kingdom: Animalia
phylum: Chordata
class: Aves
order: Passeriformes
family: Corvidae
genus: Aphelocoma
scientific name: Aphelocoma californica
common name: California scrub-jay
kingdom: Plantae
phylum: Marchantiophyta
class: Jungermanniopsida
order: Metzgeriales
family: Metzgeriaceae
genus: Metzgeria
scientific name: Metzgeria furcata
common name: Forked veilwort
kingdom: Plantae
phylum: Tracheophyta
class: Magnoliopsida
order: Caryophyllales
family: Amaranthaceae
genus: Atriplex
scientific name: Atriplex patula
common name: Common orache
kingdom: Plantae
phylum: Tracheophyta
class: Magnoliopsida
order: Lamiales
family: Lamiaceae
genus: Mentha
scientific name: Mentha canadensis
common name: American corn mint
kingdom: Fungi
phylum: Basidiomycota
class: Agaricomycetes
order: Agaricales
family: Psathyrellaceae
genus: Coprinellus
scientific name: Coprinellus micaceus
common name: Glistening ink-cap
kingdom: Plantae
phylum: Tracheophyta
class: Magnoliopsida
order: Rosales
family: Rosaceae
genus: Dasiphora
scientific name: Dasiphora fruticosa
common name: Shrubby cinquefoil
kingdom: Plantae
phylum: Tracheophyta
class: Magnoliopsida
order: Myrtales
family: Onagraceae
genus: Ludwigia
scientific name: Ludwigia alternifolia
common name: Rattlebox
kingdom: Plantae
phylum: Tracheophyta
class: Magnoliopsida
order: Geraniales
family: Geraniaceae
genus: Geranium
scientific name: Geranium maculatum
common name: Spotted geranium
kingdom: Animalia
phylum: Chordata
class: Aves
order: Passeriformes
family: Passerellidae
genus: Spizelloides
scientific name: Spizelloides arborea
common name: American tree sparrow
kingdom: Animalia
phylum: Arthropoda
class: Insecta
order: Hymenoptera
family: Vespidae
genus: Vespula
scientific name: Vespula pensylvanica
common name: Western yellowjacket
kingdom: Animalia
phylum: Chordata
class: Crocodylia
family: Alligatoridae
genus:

### What needs to be done
Please arrange all the lines above into a numbered list, omitting any blank ones.

### Answer to the problem
1. kingdom: Animalia
2. phylum: Chordata
3. class: Aves
4. order: Passeriformes
5. family: Corvidae
6. genus: Aphelocoma
7. scientific name: Aphelocoma californica
8. common name: California scrub-jay
9. kingdom: Plantae
10. phylum: Marchantiophyta
11. class: Jungermanniopsida
12. order: Metzgeriales
13. family: Metzgeriaceae
14. genus: Metzgeria
15. scientific name: Metzgeria furcata
16. common name: Forked veilwort
17. kingdom: Plantae
18. phylum: Tracheophyta
19. class: Magnoliopsida
20. order: Caryophyllales
21. family: Amaranthaceae
22. genus: Atriplex
23. scientific name: Atriplex patula
24. common name: Common orache
25. kingdom: Plantae
26. phylum: Tracheophyta
27. class: Magnoliopsida
28. order: Lamiales
29. family: Lamiaceae
30. genus: Mentha
31. scientific name: Mentha canadensis
32. common name: American corn mint
33. kingdom: Fungi
34. phylum: Basidiomycota
35. class: Agaricomycetes
36. order: Agaricales
37. family: Psathyrellaceae
38. genus: Coprinellus
39. scientific name: Coprinellus micaceus
40. common name: Glistening ink-cap
41. kingdom: Plantae
42. phylum: Tracheophyta
43. class: Magnoliopsida
44. order: Rosales
45. family: Rosaceae
46. genus: Dasiphora
47. scientific name: Dasiphora fruticosa
48. common name: Shrubby cinquefoil
49. kingdom: Plantae
50. phylum: Tracheophyta
51. class: Magnoliopsida
52. order: Myrtales
53. family: Onagraceae
54. genus: Ludwigia
55. scientific name: Ludwigia alternifolia
56. common name: Rattlebox
57. kingdom: Plantae
58. phylum: Tracheophyta
59. class: Magnoliopsida
60. order: Geraniales
61. family: Geraniaceae
62. genus: Geranium
63. scientific name: Geranium maculatum
64. common name: Spotted geranium
65. kingdom: Animalia
66. phylum: Chordata
67. class: Aves
68. order: Passeriformes
69. family: Passerellidae
70. genus: Spizelloides
71. scientific name: Spizelloides arborea
72. common name: American tree sparrow
73. kingdom: Animalia
74. phylum: Arthropoda
75. class: Insecta
76. order: Hymenoptera
77. family: Vespidae
78. genus: Vespula
79. scientific name: Vespula pensylvanica
80. common name: Western yellowjacket
81. kingdom: Animalia
82. phylum: Chordata
83. class: Crocodylia
84. family: Alligatoridae
85. genus:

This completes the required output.